Turing allows that there are limitations to algorithmic intelligence, but resists the conclusion that human intelligence is therefore superior. Although Gödel and Turing proved their own theorems, each using principles of inference that went beyond those laid down for the system they were studying, it might be that each was actually an instantiation of some stronger system of algorithmic reasoning. After all, once some original move has been recognised as a right one, it becomes possible to encapsulate it in some definitely formulated rule. It has often happened in the history of the creative arts. Novelty in music, in painting, in literature, is first recognised as original, then generally accepted and copied, and then systematized and standardised, and finally becomes vieux jeu. So seeming novelty in human intelligence might be algorithmic in some wider system after all; and, even if not already algorithmic, there would be some machine that could be built incorporating the apparently novel move.
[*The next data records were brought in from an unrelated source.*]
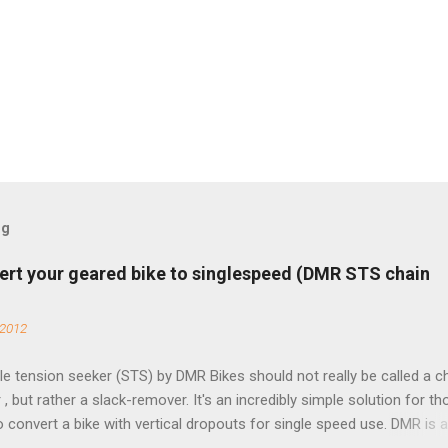
og
ert your geared bike to singlespeed (DMR STS chain
 2012
e tension seeker (STS) by DMR Bikes should not really be called a c
 , but rather a slack-remover. It's an incredibly simple solution for t
o convert a bike with vertical dropouts for single speed use. DMR is 
pany that specializes in downhill, freeride, and dirt jump chain devi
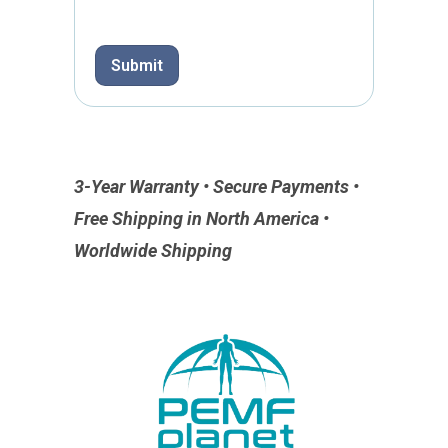
p
h
T
Submit
e
x
t
3-Year Warranty • Secure Payments •
Free Shipping in North America •
Worldwide Shipping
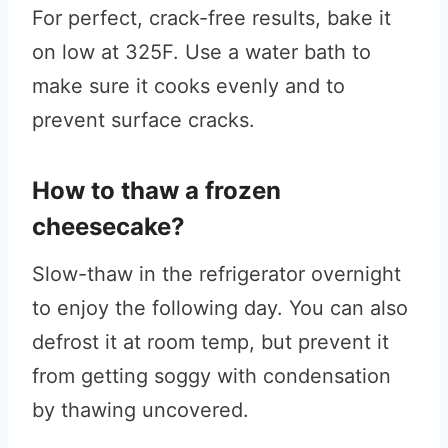
For perfect, crack-free results, bake it
on low at 325F. Use a water bath to
make sure it cooks evenly and to
prevent surface cracks.
How to thaw a frozen
cheesecake?
Slow-thaw in the refrigerator overnight
to enjoy the following day. You can also
defrost it at room temp, but prevent it
from getting soggy with condensation
by thawing uncovered.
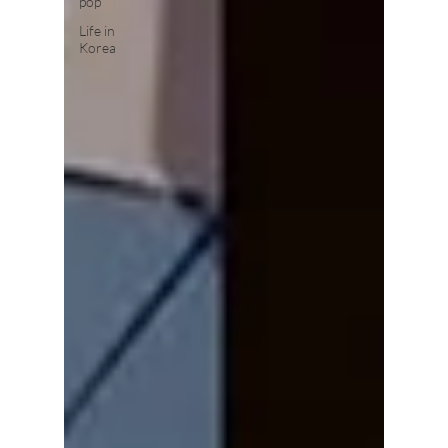
pop
Life in
Korea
So “our superiority can only be felt on such an occasion in relation to the one machine over which we have secured our petty triumph. There can be no question of triumphing simultaneously over all machines. In short, then, there might be men cleverer than any given machine, but then there might be other machines cleverer again, and so on.”[p.445.](p.16.){p.52.}

 

These objections were ones I found it difficult to overcome when I was thinking out my “Minds, Machines and Gödel” (Footnote: “Minds, Machines and Gödel”, first published in Philosophy, XXXVI, 1961, pp.112-127; reprinted in The Modeling of Mind, Kenneth M.Sayre and Frederick J.Crosson, eds., Notre Dame Press, 1963, pp.269-270; and Minds and Machines, ed. Alan Ross Anderson, Prentice-Hall, 1954, pp.43-59.)

 

I overcame the first by considering the purported mechanical model of the human’s own mind; and I neutralised the second by following the ‘and so on’ up into the transfinite. Douglas Hofstadter (Footnote: Douglas Hofstadter, Gödel, Escher, Bach, New York, 1979, pp.475-476. ) is not sure whether the foray into the transfinite secures or refutes my argument, and opines that it refutes it because of the Church-Kleene theorem that “There is no recursively related notation system which gives a name to every constructive ordinal”, which means in the case of Turing’s contest between an algorithmic machine and a human mind “that no algorithmic method can tell how to apply the method of Gödel to all possible kinds of formal system”. But the absence of such an algorithmic method is crippling only to an algorithmic intelligence. Only if the human mind were an algorithmic intelligence, would it be unable to keep up the pressure as the contest ascended through ever higher transfinite ordinals. If the mind can understand Gödel’s theorem, as it seems it can, then it will be able to apply it in novel circumstances not covered by any rule-book, and so out-gun an algorithmic machine, however ordinally complex its Gödelizing operator is.